The show changed time slots three times in 1975. On June 16, CBS moved it to 11:00/10:00 AM. On August 11, after The Price Is Right returned to the morning, Tattletales moved to 3:30/2:30 PM. On December 1, it returned to its original time slot.

On December 12, 1977, CBS moved Tattletales to the 10:00/9:00 AM in a scheduling shuffle with The Price Is Right and Match Game '77. Tattletales gradually began to lose viewers and ran its 1,075th and final show of the original version on March 31, 1978. It was replaced by Pass the Buck. A weekly nighttime version, syndicated by Firestone aired during the 1977–78 season, but was not renewed.

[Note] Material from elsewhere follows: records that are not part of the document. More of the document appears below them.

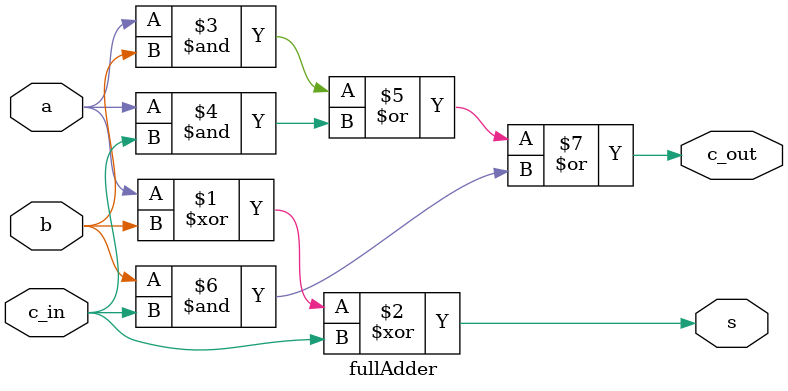
<source format=v>
module fullAdder(
    input a, b, c_in,
    output s, c_out
);

    assign s = a ^ b ^ c_in;
    assign c_out = (a & b) | (a & c_in) | (b & c_in);

endmodule : fullAdder

</source>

In 1981, CBS asked Mark Goodson to bring Tattletales back, and it returned on January 18, 1982, replacing the low-rated news show Up to the Minute. It aired at 4:00/3:00 PM until June 1, 1984, when it was replaced by another Goodson show, Body Language.

On March 12, 2021, the streaming service HBO Max announced that it had ordered a reboot of Tattletales, which would be produced by Ayesha and Stephen "Steph" Curry, and feature celebrity couples playing for charity. Fremantle stated that the reboot would also feature physical challenges and viewer-submitted questions. However, on August 23, 2021, it was announced that the show would be retitled to About Last Night, with an initial premiere set for fall 2021. In January 2022, it was announced that it would premiere on February 10, 2022. In August 2022, the series was removed from HBO Max.

==Episode status==
Both versions of Tattletales remain intact, but only a portion have been seen on Game Show Network: episodes of the CBS run from 1974 to 1978 and several months of the 1982–84 run. GSN never reran the nighttime syndicated version. Episodes of the 1974–1977 daytime version of Tattletales can currently be seen on Buzzr.

Two episodes of the nighttime syndicated version aired on Buzzr on February 9, 2020, as part of their "Love at First Sight" marathon.

==International versions==
An Australian version of Tattletales aired on the Seven Network as Celebrity Tattle Tales, hosted by Ugly Dave Gray for a brief time in 1980, and was produced by Reg Grundy. The show was cancelled after being on the air for only three months. Each of the first five questions was worth $60 with one $120 question to follow.

A Brazilian version of Tattletales ran on Sistema Brasileiro de Televisão from 1975 to 1986 under the name Ela Disse, Ele Disse ("She said, He said") hosted by Silvio Santos.

| Country | Name | Host | Network | Date premiered |
|---|---|---|---|---|
| Australia | Celebrity Tattle Tales | Ugly Dave Gray | Seven Network | 1980 |
| Brazil | Ela Disse, Ele Disse | Silvio Santos | SBT | 1975–1986 |

==In popular culture==
A spoof of the show aired on a 1977 episode of SCTV; called 'Celebrity TattleTales', the segment (a commercial for the show) featured Prince Philip (Joe Flaherty) and Queen Elizabeth (Catherine O'Hara) being asked a question by Bert Convy (played by Eugene Levy).